In the years leading up to the Oslo Accords and the Abraham Accords, the USA has been a major force to bring about normalisation of relations between Israel and the surrounding Arab nations, most prominent of which is oil-rich Saudi Arabia. Today, we understand that this was largely unacceptable to both Hamas, Hezbollah and Iran, which hopes to draw the surrounding Arab nations into escalated conflict with Israel as it did in both the Six Day War of 1967 and the Yom Kippur War of 1973. Nothing would please these actors more than a regional jihad or righteous war, in which combatants are guaranteed eternal blessing from their god.

One can only pray that after Israel’s rage and wrath are quelled through retaliatory anger, calmer heads will prevail as the international community also helps to put on the brakes. Similarly, we ought to pray that surrounding nations resist being drawn into the fray, and that no regional conflict breaks out, dragging in superpowers and international alliances that take the world to the brink of global war.

How should we think about this conflict?

Christians around the world should understand that we have Palestinian and Jewish family members — there are believers and churches in Gaza who belong to Christ Jesus, just as there are churches in Tel Aviv and Jerusalem who belong to Christ Jesus.

A divine claim one way or the other to land should not be supported by the vague appeal to the covenant promises of God, especially when they are borrowed by secular states to bolster their interests.
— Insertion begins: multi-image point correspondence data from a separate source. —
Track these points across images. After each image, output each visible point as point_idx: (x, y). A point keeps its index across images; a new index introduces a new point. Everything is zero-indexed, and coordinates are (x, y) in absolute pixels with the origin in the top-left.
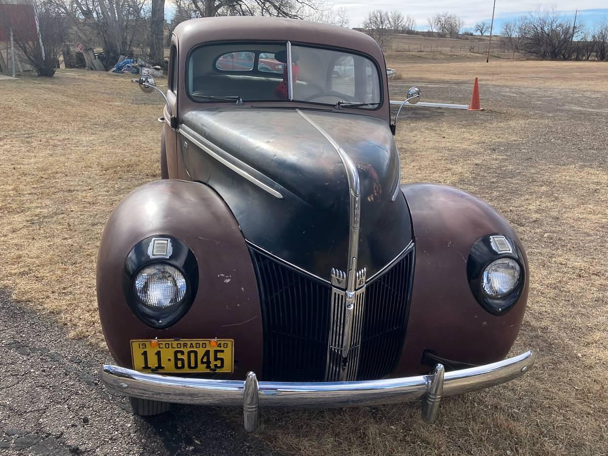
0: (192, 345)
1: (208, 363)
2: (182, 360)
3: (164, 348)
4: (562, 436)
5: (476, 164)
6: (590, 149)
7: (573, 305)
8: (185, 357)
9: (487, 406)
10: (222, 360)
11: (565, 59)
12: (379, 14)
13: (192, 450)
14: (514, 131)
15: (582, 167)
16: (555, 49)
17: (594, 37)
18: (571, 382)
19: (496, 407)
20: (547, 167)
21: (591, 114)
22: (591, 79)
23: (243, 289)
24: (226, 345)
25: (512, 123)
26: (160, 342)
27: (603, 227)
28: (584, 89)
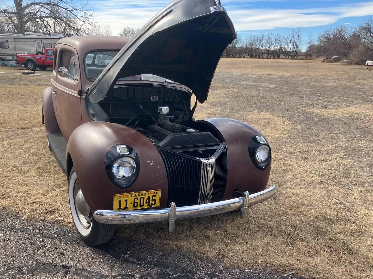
0: (142, 195)
1: (149, 202)
2: (137, 202)
3: (129, 197)
4: (287, 223)
5: (209, 113)
6: (260, 103)
7: (275, 173)
8: (138, 201)
9: (254, 218)
10: (155, 200)
11: (234, 57)
12: (128, 29)
13: (128, 256)
14: (221, 96)
15: (259, 112)
16: (228, 52)
17: (246, 45)
18: (284, 204)
19: (258, 218)
20: (243, 112)
21: (255, 86)
22: (249, 68)
23: (159, 167)
24: (157, 193)
25: (219, 91)
26: (128, 195)
27: (277, 139)
28: (248, 73)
The atrocities of murder, hostage-taking, suicide bombing, abuse of women and children, displacing persons from their homes is wicked regardless of who commits it. Christians should be as swift to say that Hamas’ attack on Israel is wrong, as much as we say that Israel’s indiscriminate airstrikes and displacement of Gaza Palestinians is wrong. We should lament and weep in both instances.

Praise be to God that He hears the prayers of His people. As we pray for peace, for the restoration of righteousness and justice and healing in the land, we cling to no other hope than the name of Jesus be proclaimed and upheld. In Him alone is true peace and rest, and He is the desire of nations.

We pray with the psalmist in Psalm 2 -- why do the nations rage against the Lord and His Messiah? Ours is the call to all the nations to kiss the Son lest He be angry, and find your peace as you bow the knee before Him.